Financial information and demographic information should be readily available to development officers and executives in donor systems today. If you want information about giving trends, quarterly reports, or tracking for a critical campaign — someone has to be responsible for data entry. All of those numbers and records will help create a case for approaching donors. And, likely as important is tracking the demographic details about the donor. The system needs to be able to store as much as you need to develop a relationship with a donor. When is their birthday? What school did they attend? The more details the better.

Just the Facts Ma’am:

Finally, this is the statement that made Joe Friday famous… and it is especially appropriate for non-profit work. Good donor management software will include the facts about the person and your visits. It is important to capture the flow of conversations, questions and even objections made by donors. Sometimes, it will help you include timely stories and details to help the donor know you remember specifics about their personal lives. The more personal and relational — the better!
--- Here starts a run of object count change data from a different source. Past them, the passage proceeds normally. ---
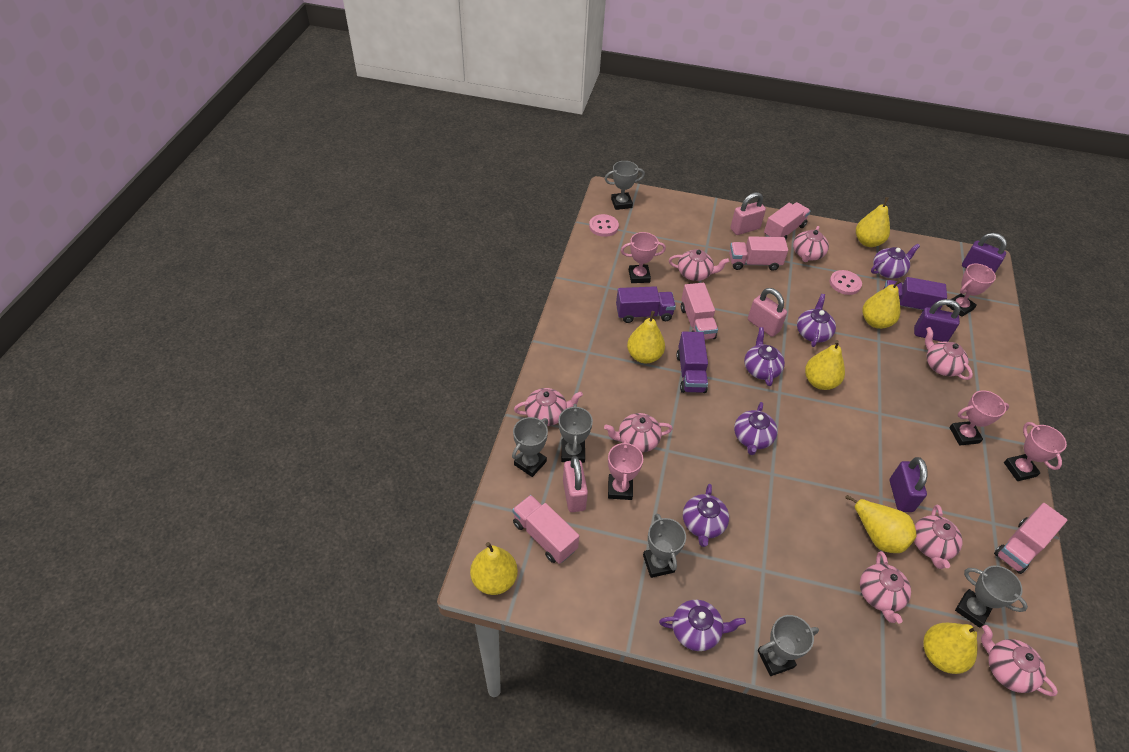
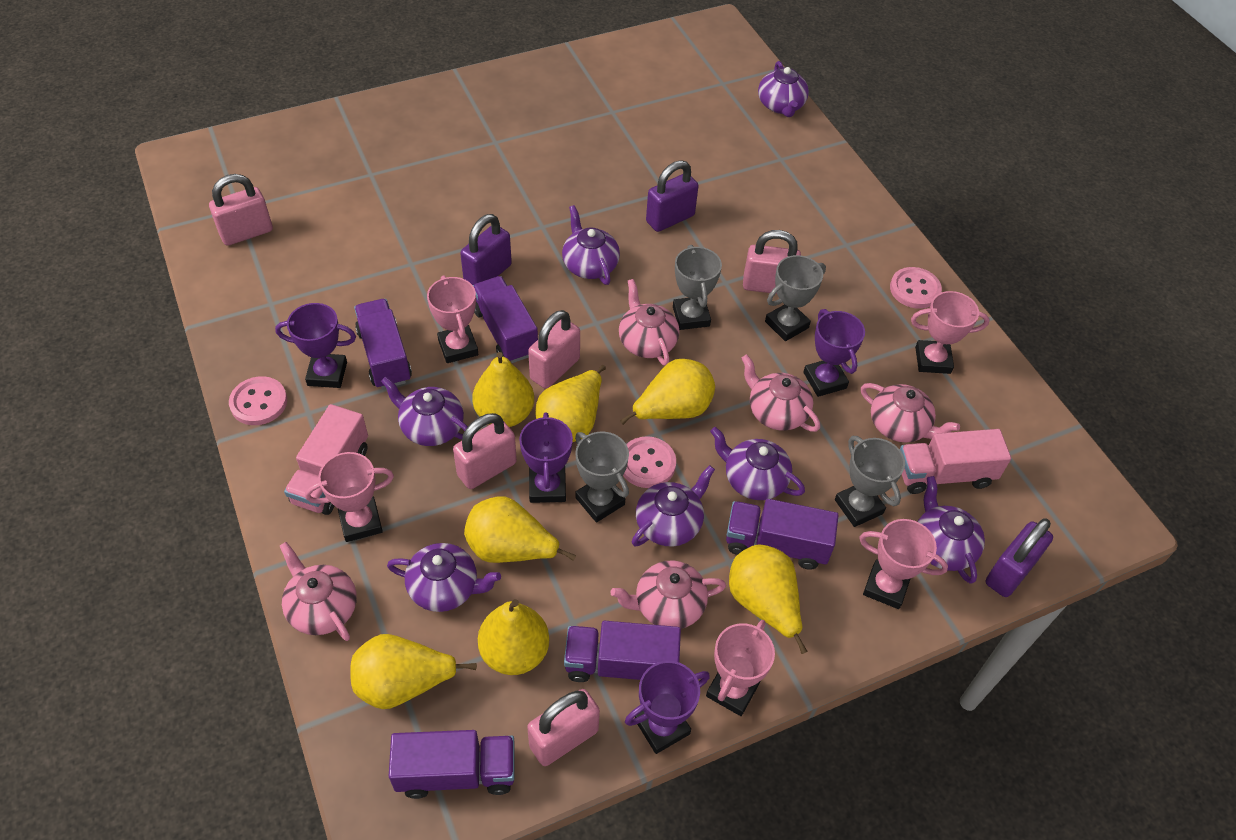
grey trophy: 6 -> 4
pink button: 2 -> 3
pink padlock: 3 -> 5
pink teapot: 8 -> 5
pink truck: 5 -> 2
purple teapot: 6 -> 7
purple trophy: 0 -> 4
purple truck: 3 -> 5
Today, notes about an individual can be pulled into a donor management system to understand not only basic financial history but also relevant social signals which can help you develop a good understanding of what a donor truly cares about in addition to his or her background. Social intelligence features are huge! Get details, enter them into the system, and use them to help make long term lasting relationships.

Now, strap on that fedora (it’s the hat Joe Friday wore), arm yourself with some great donor management software, and find the resources you need to save the world!